> [Data records]:
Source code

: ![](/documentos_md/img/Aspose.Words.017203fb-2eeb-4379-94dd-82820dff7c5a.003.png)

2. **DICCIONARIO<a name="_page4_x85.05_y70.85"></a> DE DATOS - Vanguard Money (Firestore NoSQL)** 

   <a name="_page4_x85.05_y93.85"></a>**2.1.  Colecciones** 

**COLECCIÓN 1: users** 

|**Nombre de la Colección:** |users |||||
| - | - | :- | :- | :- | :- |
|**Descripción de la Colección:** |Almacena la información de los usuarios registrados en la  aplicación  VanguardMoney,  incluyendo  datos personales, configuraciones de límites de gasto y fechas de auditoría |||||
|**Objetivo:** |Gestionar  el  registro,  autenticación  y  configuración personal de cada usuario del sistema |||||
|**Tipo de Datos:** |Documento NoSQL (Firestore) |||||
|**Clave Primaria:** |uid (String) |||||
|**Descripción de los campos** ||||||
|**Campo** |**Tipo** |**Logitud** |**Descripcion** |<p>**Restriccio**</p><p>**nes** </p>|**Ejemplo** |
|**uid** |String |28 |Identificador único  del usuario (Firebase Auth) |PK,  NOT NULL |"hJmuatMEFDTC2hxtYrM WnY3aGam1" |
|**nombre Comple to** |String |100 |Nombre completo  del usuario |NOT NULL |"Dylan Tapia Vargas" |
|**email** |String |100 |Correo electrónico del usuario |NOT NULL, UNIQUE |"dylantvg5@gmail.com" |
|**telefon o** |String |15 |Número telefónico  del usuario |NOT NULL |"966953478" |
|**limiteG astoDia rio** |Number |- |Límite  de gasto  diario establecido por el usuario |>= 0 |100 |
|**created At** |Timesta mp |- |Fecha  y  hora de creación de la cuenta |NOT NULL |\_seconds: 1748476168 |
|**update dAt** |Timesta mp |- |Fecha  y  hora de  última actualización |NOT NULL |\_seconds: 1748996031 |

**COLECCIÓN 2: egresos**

==

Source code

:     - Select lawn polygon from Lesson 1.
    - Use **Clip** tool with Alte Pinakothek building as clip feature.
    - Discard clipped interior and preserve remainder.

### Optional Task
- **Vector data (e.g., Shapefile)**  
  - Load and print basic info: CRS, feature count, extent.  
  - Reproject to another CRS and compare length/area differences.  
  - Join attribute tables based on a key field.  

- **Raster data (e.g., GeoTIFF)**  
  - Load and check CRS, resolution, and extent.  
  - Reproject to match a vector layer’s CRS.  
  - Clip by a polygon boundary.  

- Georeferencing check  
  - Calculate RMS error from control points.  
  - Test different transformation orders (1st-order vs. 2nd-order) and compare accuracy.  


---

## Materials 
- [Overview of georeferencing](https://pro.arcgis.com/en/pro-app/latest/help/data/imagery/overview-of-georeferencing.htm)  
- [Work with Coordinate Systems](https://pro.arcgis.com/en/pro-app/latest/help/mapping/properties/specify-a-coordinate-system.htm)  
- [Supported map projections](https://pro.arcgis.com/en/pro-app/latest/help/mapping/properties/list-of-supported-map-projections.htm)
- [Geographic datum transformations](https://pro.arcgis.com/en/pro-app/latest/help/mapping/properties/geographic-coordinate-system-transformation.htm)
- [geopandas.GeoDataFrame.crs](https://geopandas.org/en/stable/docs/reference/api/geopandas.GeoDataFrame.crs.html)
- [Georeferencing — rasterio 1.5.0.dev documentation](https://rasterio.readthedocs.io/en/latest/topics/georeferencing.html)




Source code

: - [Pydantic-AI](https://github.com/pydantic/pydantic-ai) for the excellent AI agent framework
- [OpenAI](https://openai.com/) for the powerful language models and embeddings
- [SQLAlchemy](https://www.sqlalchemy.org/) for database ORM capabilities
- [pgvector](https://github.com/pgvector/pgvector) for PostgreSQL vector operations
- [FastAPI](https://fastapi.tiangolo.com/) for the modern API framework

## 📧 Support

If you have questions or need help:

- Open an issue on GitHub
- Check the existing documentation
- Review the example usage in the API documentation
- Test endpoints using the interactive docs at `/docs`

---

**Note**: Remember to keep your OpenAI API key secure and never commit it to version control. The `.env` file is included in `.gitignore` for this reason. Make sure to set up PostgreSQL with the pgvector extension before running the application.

> [The problem]:
The total, and only the total: count the lines above that contain "html".

> [Result of this exercise]:
2